Why on earth should we vaccinate our newborn baby against Hepatitis B – a virus that is contracted mostly through intravenous drug use and sexual contact? That is the question my husband and I had for the doctors and nurses at the hospital where our son was born two and a half months ago.
We didn’t get very good answers. It was “convenient,” “recommended” and “routine,” the medical staff assured us. We wanted more information. A nurse gave us a brochure, which explained that babies whose mothers had the Hep B virus were at high risk of developing acute Hep B infections. Well, I tested negative for Hep B. The Centers for Disease Control named unprotected sex, IV drug use and being stuck with a needle on the job as the likeliest routes of Hep B transmission. Well, my husband and I both work primarily from home, our two children stay at home, and neither we nor our 3-year-old daughter nor our baby (for heaven’s sake!) live the Kid Rock-and-Pamela Anderson Lee lifestyle.
When we told the hospital staff that we simply wanted more time to think about giving the Hep B shot to our son – doesn’t “informed consent” mean we should be truly informed? – we were badgered aggressively. Some lectured us about the need to “get on the proper vaccination schedule.” Others warned that Maryland, like more than 40 other states, requires all schoolchildren to be vaccinated for Hep B. Teachers, however, are not subject to the mandate, which is driven not just by altruistic concern for children’s health. Ohio legislator Dale Van Vyven snuck the Hep B mandate into a 1998 hazardous-waste bill at the behest of profit-maximizing vaccine manufacturers’ lobbyists.
The “everybody does it” and “for the greater good” arguments worked when we were overcautious, over-trusting, first-time parents who submitted our daughter to every single vaccine without question. This time, we resolved not to be rushed or bullied. We declined to give our son the politically correct Hep B shot, decided to do more research, and then took up the issue with our pediatrician.
Boy, were we in for a rude awakening. Our doctor parroted the American Academy of Pediatrics line and mindlessly emphasized the efficacy of vaccines in eradicating childhood diseases. Well, we weren’t questioning their collective efficacy. We questioned what the individual health benefits and health risks to our newborn were. Physicians have blindly plied vaccines before that have done more harm than good. A childhood rotavirus vaccine, for example, was approved for widespread use in 1998 and withdrawn from the market less than a year later after causing an increase in the incidence of painful bowel obstruction among infants.
Our doctor, however, pooh-poohed our inquiries about potential side effects. He seemed to have no idea what those risks were and no interest in finding out. He was also incredibly condescending: “95 percent of what you read on the Internet” is unreliable, he sermonized, as if we were too dumb to separate scientific fact from fraud.

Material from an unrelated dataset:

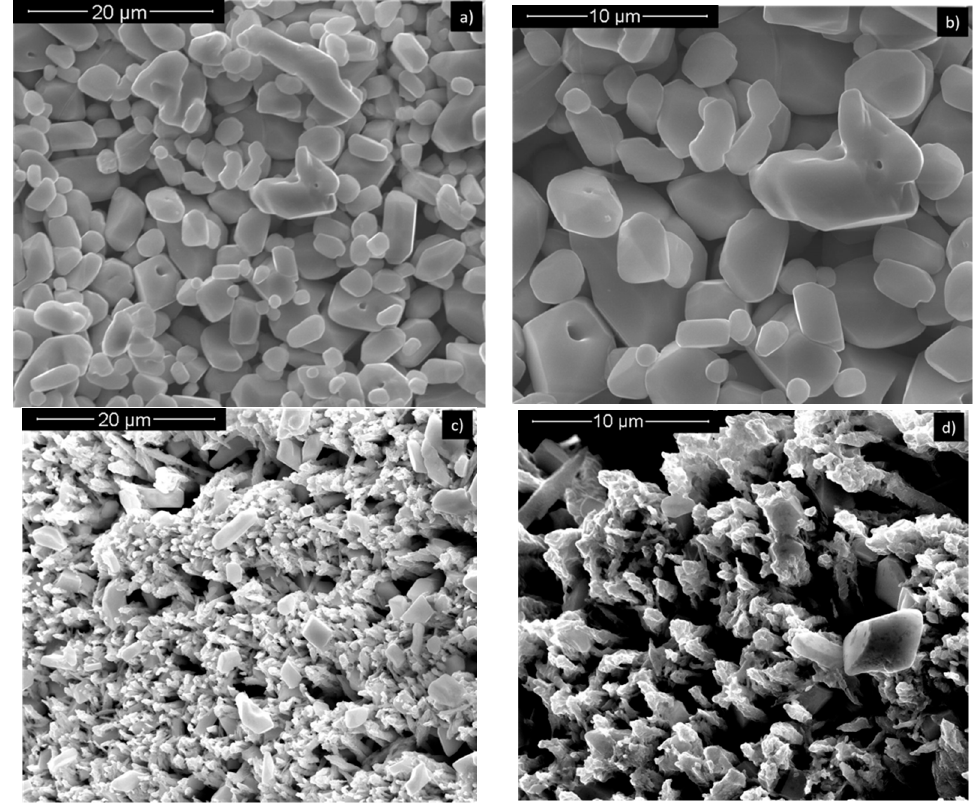
Figure 6. SEM images at different magnifications of Pb and PbO 2 NW electrodes after 1000 cycles at 10 C at the end of the 1000th discharge at 25 ± 2 °C: ( a , b ) Pb electrode and ( c , d ) PbO 2 electrode.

In the end, we concluded that some of the vaccines were more worth the risks than others. At my son’s two-month checkup, the pediatrician expected him to receive a triple-combination shot called “Pediarix” (consisting of Hep B, inactivated polio, and DTaP, which covers diphtheria, tetanus and acellular pertussis), as well as HiB (for certain bacterial infections) and Prevnar (for meningitis and blood infections). I reiterated my refusal of Hep B, accepted DTaP and HiB, and asked to put off polio and Prevnar. In response, I received a threat: Get all the vaccines or get out of our practice.
“Informed consent”? Ha. This was uninformed coercion.
We’re leaving for another practice, a little bitter but wiser. The strong-arm tactics of the medical establishment mustn’t intimidate parents from challenging the universal vaccine orthodoxy. When it comes to protecting our children’s health, skepticism is the best medicine.